Federn hast du bei einem 5/3 Ventil auch in jedem Fall.


----------



## Rudi (24 Mai 2010)

MSB schrieb:


> Und aus welchem Grund "glaubst" du, das so nicht bestätigen zu können?
> 
> Bei beidseitiger Ansteuerung stellt sich eine "pneumatische" Waage ein, d.h. die Folge ist die Mittelstellung.
> Federn hast du bei einem 5/3 Ventil auch in jedem Fall.



Von der Theorie her muss ich Dir natürlich recht geben.
Ich bilde mir aber ein das ich das in der Praxis anders erlebt habe.
Kann aber sein das es damit zusammenhängt das wir auch 5/3 Ventile ohne Feder hatten.


----------



## MSB (24 Mai 2010)

Gut, das wichtigst Wort bei der Theorie ist ohnehin das von LL bzw. mir genannte Wort "undefiniert".

Wenn das Ventil in Mittelstellung geht: Perfekt, aber in irgend einer Form darauf "verlassen" würde ich mich darauf ohnehin nicht.

Mfg
Manuel


----------



## Larry Laffer (24 Mai 2010)

Rudi schrieb:


> Kann aber sein das es damit zusammenhängt das wir auch 5/3 Ventile ohne Feder hatten.



Das habe ich noch nie gesehen ... Das widerspräche auch dem Sinn dieses Ventils (3 Schaltstellungen). Nenn doch mal den Typ - ich möchte da doch gerne dazulernen ...

Gruß
LL


----------



## Rudi (24 Mai 2010)

Hallo,
Ich weis ja nicht ob Du auch Ventile aus dem "Osten" kennst (nach TGL wenn das Dir was sagt, bzw.

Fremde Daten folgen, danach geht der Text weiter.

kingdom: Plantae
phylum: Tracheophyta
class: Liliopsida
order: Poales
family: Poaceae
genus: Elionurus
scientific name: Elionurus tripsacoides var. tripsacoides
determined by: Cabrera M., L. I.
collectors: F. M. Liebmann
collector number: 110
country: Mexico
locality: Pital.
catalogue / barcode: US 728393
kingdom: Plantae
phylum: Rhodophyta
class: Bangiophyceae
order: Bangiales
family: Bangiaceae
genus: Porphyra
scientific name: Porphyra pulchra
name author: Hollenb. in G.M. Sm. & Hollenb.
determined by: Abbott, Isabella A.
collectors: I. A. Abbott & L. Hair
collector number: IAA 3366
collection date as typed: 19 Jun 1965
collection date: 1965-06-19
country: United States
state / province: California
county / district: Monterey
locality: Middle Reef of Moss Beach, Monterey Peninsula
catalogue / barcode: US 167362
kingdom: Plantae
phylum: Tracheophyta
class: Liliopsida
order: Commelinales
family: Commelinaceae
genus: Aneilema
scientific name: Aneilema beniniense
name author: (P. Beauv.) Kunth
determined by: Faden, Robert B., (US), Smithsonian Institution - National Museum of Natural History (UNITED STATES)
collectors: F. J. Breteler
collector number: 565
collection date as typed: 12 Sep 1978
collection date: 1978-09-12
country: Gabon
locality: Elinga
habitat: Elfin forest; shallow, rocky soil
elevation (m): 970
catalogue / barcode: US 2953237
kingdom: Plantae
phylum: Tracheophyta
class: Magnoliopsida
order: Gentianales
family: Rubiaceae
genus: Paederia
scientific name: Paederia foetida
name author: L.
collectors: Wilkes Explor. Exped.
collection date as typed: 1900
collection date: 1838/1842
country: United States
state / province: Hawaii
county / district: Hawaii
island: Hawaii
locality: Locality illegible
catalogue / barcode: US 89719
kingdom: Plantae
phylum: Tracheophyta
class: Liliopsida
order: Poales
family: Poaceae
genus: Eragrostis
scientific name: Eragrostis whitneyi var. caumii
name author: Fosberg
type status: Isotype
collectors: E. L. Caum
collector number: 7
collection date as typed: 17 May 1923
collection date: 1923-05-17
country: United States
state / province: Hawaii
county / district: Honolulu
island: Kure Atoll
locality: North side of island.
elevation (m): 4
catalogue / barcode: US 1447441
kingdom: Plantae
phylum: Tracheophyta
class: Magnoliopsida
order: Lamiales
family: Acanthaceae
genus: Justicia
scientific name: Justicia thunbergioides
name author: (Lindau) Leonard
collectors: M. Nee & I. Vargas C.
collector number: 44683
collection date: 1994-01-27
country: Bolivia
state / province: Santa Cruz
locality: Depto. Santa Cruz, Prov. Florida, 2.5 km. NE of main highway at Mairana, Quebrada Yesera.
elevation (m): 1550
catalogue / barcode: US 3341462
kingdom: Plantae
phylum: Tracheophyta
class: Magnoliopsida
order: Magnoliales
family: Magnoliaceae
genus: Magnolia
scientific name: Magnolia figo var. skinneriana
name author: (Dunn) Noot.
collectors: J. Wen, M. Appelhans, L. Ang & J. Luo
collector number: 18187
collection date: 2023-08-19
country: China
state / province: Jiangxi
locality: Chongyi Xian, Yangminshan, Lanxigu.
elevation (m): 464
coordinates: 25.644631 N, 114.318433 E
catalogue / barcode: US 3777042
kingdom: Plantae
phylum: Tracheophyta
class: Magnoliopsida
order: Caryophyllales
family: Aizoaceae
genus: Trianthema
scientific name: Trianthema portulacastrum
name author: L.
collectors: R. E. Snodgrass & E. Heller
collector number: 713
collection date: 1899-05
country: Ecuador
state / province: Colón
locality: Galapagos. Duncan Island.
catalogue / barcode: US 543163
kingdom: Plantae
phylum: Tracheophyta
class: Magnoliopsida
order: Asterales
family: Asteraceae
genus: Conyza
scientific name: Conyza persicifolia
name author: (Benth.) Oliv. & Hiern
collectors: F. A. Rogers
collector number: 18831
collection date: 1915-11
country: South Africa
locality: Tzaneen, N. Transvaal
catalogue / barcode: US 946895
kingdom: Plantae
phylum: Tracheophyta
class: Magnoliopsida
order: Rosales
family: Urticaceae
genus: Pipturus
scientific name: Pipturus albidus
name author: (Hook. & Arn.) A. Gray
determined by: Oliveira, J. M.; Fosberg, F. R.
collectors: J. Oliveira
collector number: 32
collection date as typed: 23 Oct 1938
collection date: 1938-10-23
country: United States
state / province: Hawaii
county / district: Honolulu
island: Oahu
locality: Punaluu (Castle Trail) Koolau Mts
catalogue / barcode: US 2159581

ORSTA-Ventile)). Heute bin ich nicht so gut drauf Dir das zu beantworten aber ich bemühe mich das nachzuholen.


----------



## Larry Laffer (25 Mai 2010)

Ha-Puuh,
nein, das kenne ich nicht. Auch bezieht sich mein diesbezüglichliches Wissen nur auf Geräte, die einige Zeit nach meiner Geburt (und nicht schon lange davor) gebaut worden sind.

Ich glaube aber auch, dass sich die Frage des TE (der an seinem Thread anscheinend nicht mehr so das Interesse hat) mehr auf die aktuelle und gebräuchliche Technologie bezieht ...

Gruß
LL


----------



## Blockmove (25 Mai 2010)

Rudi schrieb:


> Würde ich mal so nicht bestätigen können.





Rudi schrieb:


> Von der Theorie her muss ich Dir natürlich recht geben.
> Ich bilde mir aber ein das ich das in der Praxis anders erlebt habe.
> Kann aber sein das es damit zusammenhängt das wir auch 5/3 Ventile ohne Feder hatten.



Ich hab die Erfahrung gemacht, dass es Pneumatik alles geben kann. Und sei noch so exotisch 

5/3 ohne Federrückstellung sind mir auch schon untergekommen. Für die Mittelstellung mussten beide Spule angesteuert werden.
Genauso kenn ich auch 5/4-Ventile zur Ansteuerung von Bandzylindern.

Gruß
Dieter


----------



## Rudi (25 Mai 2010)

Rudi schrieb:


> Hallo,
> Ich weis ja nicht ob Du auch Ventile aus dem "Osten" kennst (nach TGL wenn das Dir was sagt, bzw. ORSTA-Ventile). Heute bin ich nicht so gut drauf Dir das zu beantworten aber ich bemühe mich das nachzuholen.



Hier mal ein Beispiel:

Wegeventil Bezeichnung: 25-23.1X10.1X23.1 nach TGL 20705

Die Steuereinheit ist die 10.1
Die Stelleinheiten sind die 23.1(pneumatisch, ohne Feder)

Aber das ist wirklich alles Geschichte. (aus meiner Jugendzeit)


----------